The preceding graph query does not imply that all the employees listed work in the “Executive” department, as one might infer at first. The “Executive” department is where “Steven” works at. To discover all employees who work for manager “Steven” at the same department that “Steven” works for, the query would be the following.
SELECT employee, department FROM GRAPH_TABLE( hr MATCH (d IS Department) <-[IS works_at]- (e1 IS Employee) -[IS works_for]-> (e2 IS Employee) -[IS works_at]-> (d) WHERE e2.first_name = 'Steven' COLUMNS(e1.first_name AS employee, d.department_name AS department) ); The output lists only two employees.
EMPLOYEE DEPARTMENT -------------------- ------------------------------ Neena Executive Lex Executive
The same query as the preceding one can be designed differently as follows, this time including the manager’s name in the output.
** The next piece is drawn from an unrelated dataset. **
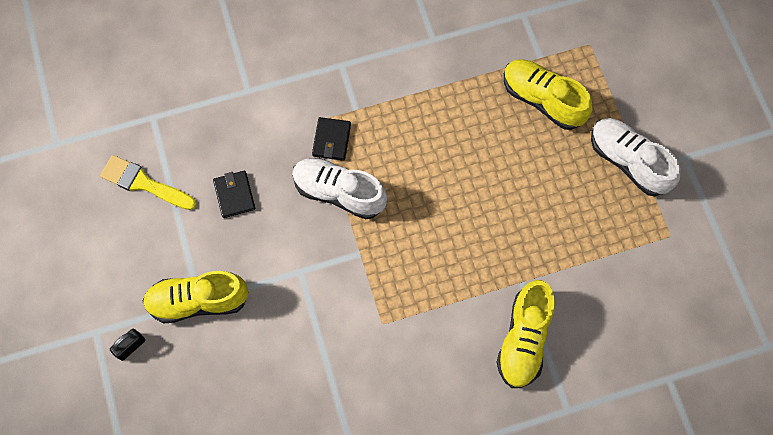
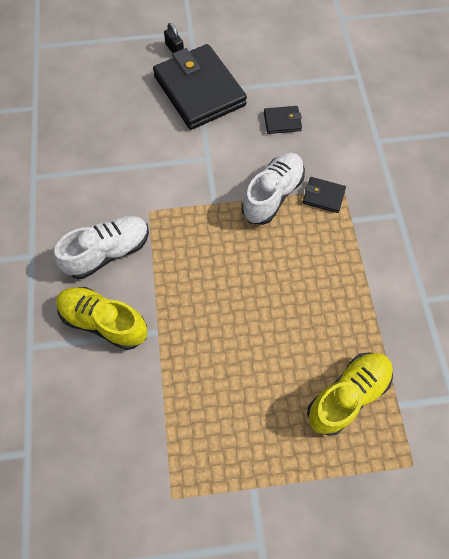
camera: 100 degrees right, 5 degrees down
(144, 183) = (301, 66): yellow brush -> none
(198, 300) = (199, 91): yellow shoe -> black wallet
(628, 161) = (264, 473): white shoe -> white shoe (108, 252)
SELECT employee, manager, department FROM GRAPH_TABLE( hr MATCH (e1 IS Employee)-[IS works_for]-> (e2 IS Employee), (e1)-[IS works_at]->(d IS Department),(e2)-[IS works_at]->(d) WHERE e2.first_name = 'Steven' COLUMNS(e1.first_name AS employee,e2.first_name as manager,d.department_name AS department) );
The output; however, is the same with one additional column.
EMPLOYEE MANAGER DEPARTMENT -------------------- -------------------- ------------------------------ Neena Steven Executive Lex Steven Executive
Our first example in this article was querying all employee ids along with the corresponding manager ids. How would you discover all employee names along with each employee’s department, the manager each employee works for along with the manager’s department? As follows:
SELECT employee, employee_department, manager, manager_department FROM GRAPH_TABLE( hr MATCH (a IS Employee)-[IS works_for]->(b is Employee)-[IS works_at]->(c is Department), (a)-[IS works_at]->(d is Department) WHERE b.first_name = 'Steven' COLUMNS( a.first_name as employee, d.department_name as employee_department, b.first_name as manager, c.department_name as manager_department) ); EMPLOYEE EMPLOYEE_DEPARTMENT MANAGER -------------------- ------------------------------ -------------------- MANAGER_DEPARTMENT ------------------------------ Michael Marketing Steven Executive Den Purchasing Steven Executive Matthew Shipping Steven Executive
Adam Shipping Steven Executive Payam Shipping Steven Executive Shanta Shipping Steven Executive Kevin Shipping Steven Executive John Sales Steven Executive Karen Sales Steven Executive
Alberto Sales Steven Executive Gerald Sales Steven Executive Eleni Sales Steven Executive Neena Executive Steven Executive Lex Executive Steven Executive
14 rows selected.
These are only a few of the connections that one might discover in the sample schema.
Conclusion
The new SQL Property Graph support in Oracle Database 23ai simplifies the task of discovering direct and indirect connections between data points for data stored in a relational database table. What is remarkable is that a user does not need to change the design of the tables to use them with the Property Graph Query Language (PGQL); existing tables can be used. A user does not need to install any additional packages or extensions to use the new feature, as we discovered in this article.